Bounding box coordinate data
◇ ◇ ◇

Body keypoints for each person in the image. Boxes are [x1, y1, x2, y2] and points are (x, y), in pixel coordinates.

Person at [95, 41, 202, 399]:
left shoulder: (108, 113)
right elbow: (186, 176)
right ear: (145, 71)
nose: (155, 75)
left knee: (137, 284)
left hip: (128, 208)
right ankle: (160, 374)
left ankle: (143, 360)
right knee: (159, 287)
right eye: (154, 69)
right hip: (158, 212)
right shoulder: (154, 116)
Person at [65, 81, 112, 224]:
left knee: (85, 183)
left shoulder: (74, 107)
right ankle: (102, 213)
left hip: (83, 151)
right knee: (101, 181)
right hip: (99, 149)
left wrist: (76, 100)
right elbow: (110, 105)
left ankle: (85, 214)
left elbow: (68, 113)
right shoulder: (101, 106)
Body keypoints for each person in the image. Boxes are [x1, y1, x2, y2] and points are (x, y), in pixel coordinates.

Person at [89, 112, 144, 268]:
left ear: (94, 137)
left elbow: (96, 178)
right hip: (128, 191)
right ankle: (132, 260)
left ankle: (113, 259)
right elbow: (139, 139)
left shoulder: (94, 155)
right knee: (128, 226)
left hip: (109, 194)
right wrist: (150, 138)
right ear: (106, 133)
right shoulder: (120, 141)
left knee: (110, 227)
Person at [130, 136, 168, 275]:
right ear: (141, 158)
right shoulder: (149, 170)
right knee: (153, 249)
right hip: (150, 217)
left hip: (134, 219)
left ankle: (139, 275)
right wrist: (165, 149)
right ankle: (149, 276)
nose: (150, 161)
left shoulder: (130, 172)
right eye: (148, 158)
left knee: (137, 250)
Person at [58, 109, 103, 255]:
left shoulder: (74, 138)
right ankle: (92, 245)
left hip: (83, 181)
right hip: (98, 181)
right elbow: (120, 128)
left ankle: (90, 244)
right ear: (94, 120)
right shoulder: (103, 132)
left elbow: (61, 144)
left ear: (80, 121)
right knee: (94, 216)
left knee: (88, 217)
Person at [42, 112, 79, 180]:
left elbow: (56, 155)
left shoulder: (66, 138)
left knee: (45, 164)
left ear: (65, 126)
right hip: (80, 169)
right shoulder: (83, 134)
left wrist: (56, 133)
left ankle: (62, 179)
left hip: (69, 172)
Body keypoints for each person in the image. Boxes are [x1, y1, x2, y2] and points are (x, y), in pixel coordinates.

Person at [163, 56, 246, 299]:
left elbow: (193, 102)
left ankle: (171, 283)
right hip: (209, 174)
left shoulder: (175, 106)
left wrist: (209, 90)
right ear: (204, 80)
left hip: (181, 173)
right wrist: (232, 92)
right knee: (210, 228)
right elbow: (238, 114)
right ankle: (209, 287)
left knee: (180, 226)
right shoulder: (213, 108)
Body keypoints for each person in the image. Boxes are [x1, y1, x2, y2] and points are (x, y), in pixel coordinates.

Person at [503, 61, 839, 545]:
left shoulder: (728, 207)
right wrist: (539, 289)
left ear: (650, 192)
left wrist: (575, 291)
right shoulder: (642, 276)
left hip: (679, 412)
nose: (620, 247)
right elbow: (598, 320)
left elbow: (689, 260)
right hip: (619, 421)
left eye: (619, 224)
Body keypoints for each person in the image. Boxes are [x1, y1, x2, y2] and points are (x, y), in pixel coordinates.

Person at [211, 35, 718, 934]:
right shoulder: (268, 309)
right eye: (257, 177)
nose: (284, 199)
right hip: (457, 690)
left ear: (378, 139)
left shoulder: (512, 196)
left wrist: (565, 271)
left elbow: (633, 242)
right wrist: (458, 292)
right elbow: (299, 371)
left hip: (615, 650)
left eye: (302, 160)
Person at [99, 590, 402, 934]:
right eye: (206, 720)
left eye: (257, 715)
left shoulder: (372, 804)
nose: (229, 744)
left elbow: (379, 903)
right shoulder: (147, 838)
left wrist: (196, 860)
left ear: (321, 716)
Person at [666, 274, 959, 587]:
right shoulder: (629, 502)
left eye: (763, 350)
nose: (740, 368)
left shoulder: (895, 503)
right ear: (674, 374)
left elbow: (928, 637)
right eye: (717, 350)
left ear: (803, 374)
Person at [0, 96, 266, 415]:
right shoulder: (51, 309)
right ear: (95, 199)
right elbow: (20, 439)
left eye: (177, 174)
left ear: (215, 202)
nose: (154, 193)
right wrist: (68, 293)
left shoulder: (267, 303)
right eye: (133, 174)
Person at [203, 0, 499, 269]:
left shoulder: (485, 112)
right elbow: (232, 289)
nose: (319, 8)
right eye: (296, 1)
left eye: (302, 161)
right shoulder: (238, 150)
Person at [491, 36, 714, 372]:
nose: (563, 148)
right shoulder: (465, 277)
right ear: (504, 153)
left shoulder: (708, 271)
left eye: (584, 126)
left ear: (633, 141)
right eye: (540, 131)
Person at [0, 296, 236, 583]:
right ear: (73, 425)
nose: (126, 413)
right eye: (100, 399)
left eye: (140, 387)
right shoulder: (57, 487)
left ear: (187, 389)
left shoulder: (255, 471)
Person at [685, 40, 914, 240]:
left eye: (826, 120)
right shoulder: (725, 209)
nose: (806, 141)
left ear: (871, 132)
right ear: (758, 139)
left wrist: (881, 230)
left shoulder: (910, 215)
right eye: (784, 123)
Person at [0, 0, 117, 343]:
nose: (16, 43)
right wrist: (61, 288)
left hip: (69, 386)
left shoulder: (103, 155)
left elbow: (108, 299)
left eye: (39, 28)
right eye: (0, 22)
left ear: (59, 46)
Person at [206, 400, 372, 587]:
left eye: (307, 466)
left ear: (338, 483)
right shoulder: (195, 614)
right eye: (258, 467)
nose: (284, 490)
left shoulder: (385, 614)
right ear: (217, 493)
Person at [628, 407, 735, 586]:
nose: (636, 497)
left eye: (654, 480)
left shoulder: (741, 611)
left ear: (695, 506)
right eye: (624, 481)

◇ ◇ ◇

Starting at the line above that contains "left shoulder: (108, 113)", repeat each line exactly up to and including the line that contains "right shoulder: (83, 134)", and stop there.

left shoulder: (108, 113)
right elbow: (186, 176)
right ear: (145, 71)
nose: (155, 75)
left knee: (137, 284)
left hip: (128, 208)
right ankle: (160, 374)
left ankle: (143, 360)
right knee: (159, 287)
right eye: (154, 69)
right hip: (158, 212)
right shoulder: (154, 116)
Person at [65, 81, 112, 224]:
left knee: (85, 183)
left shoulder: (74, 107)
right ankle: (102, 213)
left hip: (83, 151)
right knee: (101, 181)
right hip: (99, 149)
left wrist: (76, 100)
right elbow: (110, 105)
left ankle: (85, 214)
left elbow: (68, 113)
right shoulder: (101, 106)
Body keypoints for each person in the image. Boxes are [x1, y1, x2, y2] and points are (x, y), in pixel coordinates.

Person at [89, 112, 144, 268]:
left ear: (94, 137)
left elbow: (96, 178)
right hip: (128, 191)
right ankle: (132, 260)
left ankle: (113, 259)
right elbow: (139, 139)
left shoulder: (94, 155)
right knee: (128, 226)
left hip: (109, 194)
right wrist: (150, 138)
right ear: (106, 133)
right shoulder: (120, 141)
left knee: (110, 227)
Person at [130, 136, 168, 275]:
right ear: (141, 158)
right shoulder: (149, 170)
right knee: (153, 249)
right hip: (150, 217)
left hip: (134, 219)
left ankle: (139, 275)
right wrist: (165, 149)
right ankle: (149, 276)
nose: (150, 161)
left shoulder: (130, 172)
right eye: (148, 158)
left knee: (137, 250)
Person at [58, 109, 103, 255]:
left shoulder: (74, 138)
right ankle: (92, 245)
left hip: (83, 181)
right hip: (98, 181)
right elbow: (120, 128)
left ankle: (90, 244)
right ear: (94, 120)
right shoulder: (103, 132)
left elbow: (61, 144)
left ear: (80, 121)
right knee: (94, 216)
left knee: (88, 217)
Person at [42, 112, 79, 180]:
left elbow: (56, 155)
left shoulder: (66, 138)
left knee: (45, 164)
left ear: (65, 126)
right hip: (80, 169)
right shoulder: (83, 134)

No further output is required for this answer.